Juliano Berton - Head de auditoria Interna da Neoenergia - Moderador do painel: Certificações em Auditoria e Compliance    

"Além de ser o evento mais importante e atual de auditoria interna do país, esse 8º AUDITE trouxe essa novidade de abarcar o compliance e a gestão de riscos. Tratamos de temas cruciais para o dia a dia das empresas. isso mostra que o seminário está antenado com o futuro, as tendências e, principalmente, questões que estão sendo discutidas no Brasil e no mundo". 

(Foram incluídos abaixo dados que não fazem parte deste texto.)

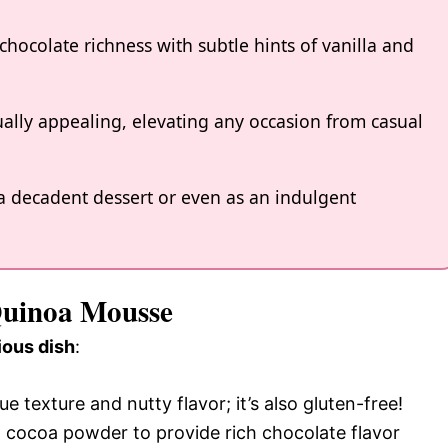
chocolate richness with subtle hints of vanilla and
ually appealing, elevating any occasion from casual
as a decadent dessert or even as an indulgent
 Quinoa Mousse
ious dish
:
e texture and nutty flavor; it’s also gluten-free!
cocoa powder to provide rich chocolate flavor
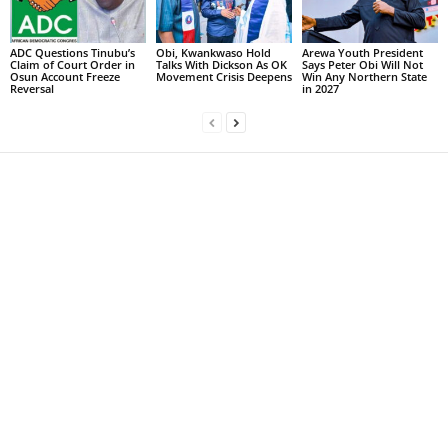
ADC Questions Tinubu’s
Obi, Kwankwaso Hold
Arewa Youth President
Claim of Court Order in
Talks With Dickson As OK
Says Peter Obi Will Not
Osun Account Freeze
Movement Crisis Deepens
Win Any Northern State
Reversal
in 2027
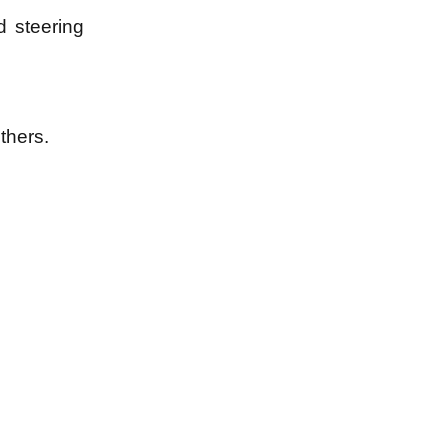
d steering
thers.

Guilherme Lockmann - Líder do Setor Elétrico da Deloitte Brasil - Painelista: Risco Cibernético no Setor Elétrico. Como a Auditoria Interna pode ajudar

"Fico extremamente feliz em ver o AUDITE se mantendo a cada dois anos e apoiando o setor elétrico. Como disse na minha apresentação, o setor elétrico é visto como infraestrutura de base para o desenvolvimento do nosso país. Eu dou uma relevância enorme. É o terceiro ano que palestro. A Deloitte sempre foi patrocinadora e vemos com bons olhos fomentar o seminário e fazer parte desse processo. Esse ano, fomos patrocinadores ouro, nos colocando numa posição ainda maior, porque a gente vê, cada vez mais, o setor organizado. Outro aspecto é a qualidade das palestras, que a cada AUDITE melhora. Associar o nome da Deloitte a um evento como esse, só traz benefícios para nós também. Em relação ao tema que eu trouxe sobre a cibersegurança, podemos ver que é algo cada vez mais presente em nossas vidas, no nosso dia a dia. Temos que discutir, debater, ver para onde o mercado está indo, como que as ameaças têm crescido e afetado não só empresas, como também as pessoas. Temos que estar atentos, buscando conhecimentos. É fundamental que as Auditorias Internas tenham proximidade com a TI, que tem o conhecimento técnico. Essa união de forças é que vai trazer para a empresa o benefício de estar preparada, segura, vigilante e resiliente. O ataque cibernético está muito atrelado a se você vai ser atacado ou se você vai ter um dado vazado. Mas o mais importante é quando isso vai acontecer. É inevitável que em algum grau aconteça com as corporações ou até mesmo conosco. Seremos alvo disso e esse risco estará cada vez mais presente em nossas vidas. O processo vai minimizar essas situações".